The quest for digital connectivity in rural Oregon has taken a turn towards legal action as Attorney General Dan Rayfield lays down the law against a few public officials who seemingly looked out for their own pockets over the public interest. In a recent lawsuit, Rayfield is targeting members of the Inland Development Corporation, which was established to spread fiber-optic internet in remote areas for public institutions, for allegedly exploiting their clout to sell, for personal gain, a broadband company meant to serve the common good.
The defendants—officials from the Port of Morrow and Morrow County—are accused of manipulating the sale of Windwave Communications, Inland’s for-profit arm, to themselves at a cost that the lawsuit calls laughably low, especially since a tech giant like Amazon was poised to propel its value further by planting data centers in the region, in the process that Attorney General Dan Rayfield describes as a "betrayal of trust" because instead of guarding the public’s interest in this digital age where connectivity is king, they sought to line their own pockets, as stated in an announcement from the Oregon Department of Justice.
Delving into the legal briefs, it's alleged that to get a favorable sale price of $2.6 million for Windwave in 2018, the insiders handed over stale financial info to the valuation firm, hence not painting the full picture of the company's economic vigor. In what could be considered a masterclass in duplicity, one insider, doubling as the General Manager for the Port of Morrow, was allegedly deeply entangled with Amazon's expansion in the region, which was sure to boost Windwave’s profitability. These revelations follow leaked internal emails highlighting that the company had already reeled in $1.5 million in profits that year, a number expected to increase with Amazon’s increasing presence.

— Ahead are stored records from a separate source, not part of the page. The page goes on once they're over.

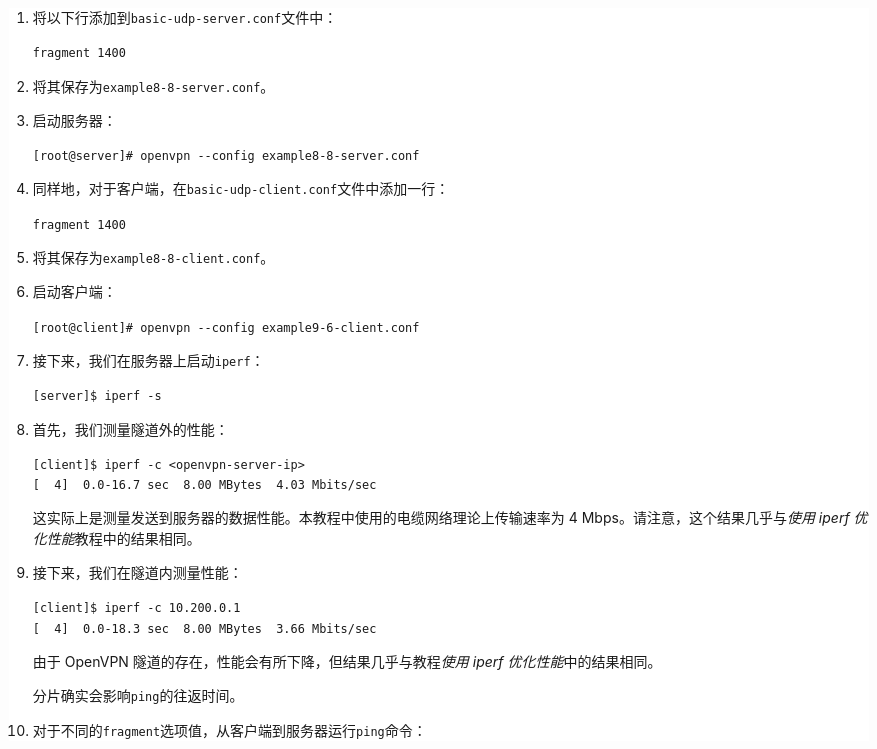 1.  将以下行添加到`basic-udp-server.conf`文件中：

    ```
    fragment 1400

    ```

1.  将其保存为`example8-8-server.conf`。

1.  启动服务器：

    ```
    [root@server]# openvpn --config example8-8-server.conf

    ```

1.  同样地，对于客户端，在`basic-udp-client.conf`文件中添加一行：

    ```
    fragment 1400

    ```

1.  将其保存为`example8-8-client.conf`。

1.  启动客户端：

    ```
    [root@client]# openvpn --config example9-6-client.conf

    ```

1.  接下来，我们在服务器上启动`iperf`：

    ```
    [server]$ iperf -s

    ```

1.  首先，我们测量隧道外的性能：

    ```
    [client]$ iperf -c <openvpn-server-ip>
    [  4]  0.0-16.7 sec  8.00 MBytes  4.03 Mbits/sec

    ```

    这实际上是测量发送到服务器的数据性能。本教程中使用的电缆网络理论上传输速率为 4 Mbps。请注意，这个结果几乎与*使用 iperf 优化性能*教程中的结果相同。

1.  接下来，我们在隧道内测量性能：

    ```
    [client]$ iperf -c 10.200.0.1
    [  4]  0.0-18.3 sec  8.00 MBytes  3.66 Mbits/sec

    ```

    由于 OpenVPN 隧道的存在，性能会有所下降，但结果几乎与教程*使用 iperf 优化性能*中的结果相同。

    分片确实会影响`ping`的往返时间。

1.  对于不同的`fragment`选项值，从客户端到服务器运行`ping`命令：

The state’s legal team is not taking this situation lightly, gunning for at least $6.9 million in damages, or potentially unwinding the whole sale, to put things right and maintain that a nonprofit’s assets, which were intended to keep rural institutions like schools and hospitals wired up at an affordable rate, shouldn't morph into a windfall for the well-connected. The lawsuit was set into motion with the filing of a complaint in Morrow County, striving to uphold a cornerstone principle that public resources ought to benefit the many, not the few who sit at the helm.